Thursday, February 7, 2008

Social Networking and Politics: My Experiences with Facebook, Change.org, & my.BarackObama.com

For the last couple of weeks I have been engaged in three social networks relating to my interests in progressive politics and specific social causes. I found mixed results using Facebook, Change, and myBarackObama based on the scale of the network and how they are designed/used.

I am no novice when it comes to using social networks. I had been an active Facebook and MySpace for the last couple years, but I've only used it to communicate with friends and acquitances. Prior to this academic initiative, I had used Facebook to research online politics but relied more heavily on the candidates' official websites for policy positions and background.

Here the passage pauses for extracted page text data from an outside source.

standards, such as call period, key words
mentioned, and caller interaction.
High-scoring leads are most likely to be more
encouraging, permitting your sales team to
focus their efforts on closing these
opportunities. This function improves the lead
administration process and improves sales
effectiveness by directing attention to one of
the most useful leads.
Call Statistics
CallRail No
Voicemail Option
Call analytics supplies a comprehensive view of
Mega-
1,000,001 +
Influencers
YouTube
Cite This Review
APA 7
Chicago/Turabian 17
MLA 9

In order of joining, I signed up for Facebook's 1,000,000 Strong for Obama group; three courses on Change.org; and lastly began blogging on my.BarackObama.com.

Facebook
I wasn't impressed with Facebook as a tool for politics. The 1,000,000 strong campaign was to me the same effort of a Web 1.0 static site. The page pointed people to official Barack Obama webpages and pointed people to take action. Their was nothing inherently dynamic about the group, but the one element that I noticed was effective was the news feed. After joining the Obama group, Facebook dynamically added my action to the news feed of all of my 200+ friends. Whether it was directly a ripple from my action, I noticed several of my friends also join the network within 24-48 hours from me. I didn't ask them if it was serenpedity, but I did receive in my news feed their action. If it was directly because of my action, this has nothing to do with the group's administrators but more-so on my stepping into a "Connector" role and Facebook's overall archetecture.

Change.org
Change.org has been a huge waste of time in my opinion. I was active in posting comments, taking action alerts, and writing commentary but nobody responded and I didn't feel like I was engaging in active groups (although the system showed it active). Instead it was more like I was posting to a bulletin board that may or may not have been read. To compare this to my experience with Facebook, I would assume that the smaller scale of Change impacted the result. I hadn't built a community of friends on Change and was low on the todum pole. But I am also skeptical that they're running a sound ship. They were sending me regularly emails, but to take action on campaigns that were irrelovent to the interests that I originally signed up for. I lost confidence in their brand and don't intend to be as active as I was when I first started off.

My.BarackObama.com
Obama's official campaign site was the most innovative and dynamic. I first decided to join the network through a plug on Facebook. It didn't cause my instantanous action, but after some thought -- and my lost confidence in Change -- I signed up. They're success is two-fold in my minds-eye. First, they're the only successful push-marketing group. I received numerous messages from Barack, Michelle, volunteers, and others. Each message was relevant, but prior to Super Duper Tuesday; they did over-do it and send me multiple messages in one day. The messages always had an ask, they were brief, and also were informative. The other two networks were passive and relied on pull (except for the news feed). The second thing that I felt really interesting was my.barackobama.com's ranking of activists. They gave points for every action and compared my contributions with the tens of thousands of others on the network. This reminds me of th Wikipedia and Amazon.com phenomenon of energizing an army of authors and editors to work for free. Each want recognition and to build up their personal brand. So too is Obama's desire with this effort. I get nothing in return besides a pat-on-the-back from a website and a listing in a CRM database. But as I moved up from 80,000th to 50,000th best activist I was drawn to do more to get down to 30,000th. This incentivizes the user to stay active and keeps the supportor in the Obama camp.

So...I'm really tired and am not sure that anything I wrote is going to be coherent, but as the Potomac Primary as nearing, I thought it appropriate to discuss how I'm going to be refocusing my efforts to advance Obama's campaign through blogging on his site and linking to it from other mediums.